Rounding up the set of data. There are ways we can reduce our data, at least
visually and make it easier to understand by decreasing the amount of decimal
places or rounding it up. In excel there is an option that allows us to do it by
simply clicking on a button.
Let’s say we want to decrease the
amount of data we see in the
columns for the Standard deviation
and the variance. As shown, we
have a lot of decimals and it can be
confusing, especially for people
that are not familiar with it. In
order to reduce it, we simply click
on the following button: this button, allows us to decrease the decimal
places when a field is highlighted. We can also increase the decimals by using
the button next to it . An example of what a reduced variant of this data
might look like is the following:
As you can see, we went all the way from 27.57472.. to 28 and from 28.77072..

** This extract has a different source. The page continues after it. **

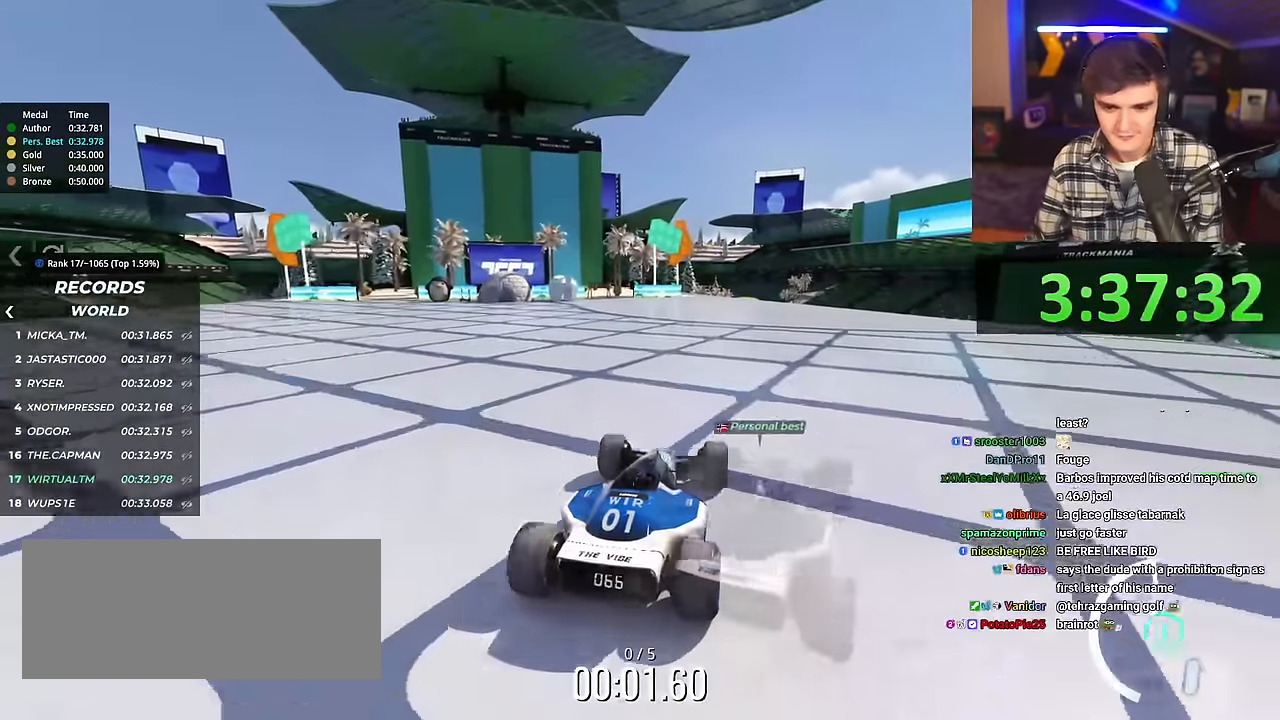
{"keys": ["up"], "events": []}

to 29. This can be useful when we have to add up and subtract data, it will allow
us to get simpler, but not accurate results.
Throughout this data set, we have
some anomalies such as when using
the mode as shown on the diagram we have experienced an error that comes up
under #N/A, meaning our data is not very reliable. The mode is the value that
appears the most often in a data set and it can be used as a measure of central
tendency. As shown on the image, we can see that no results are displayed for
the mode meaning our data is not so realisable as the result can not be properly
obtained, due to the numbers being in an uncooperative range.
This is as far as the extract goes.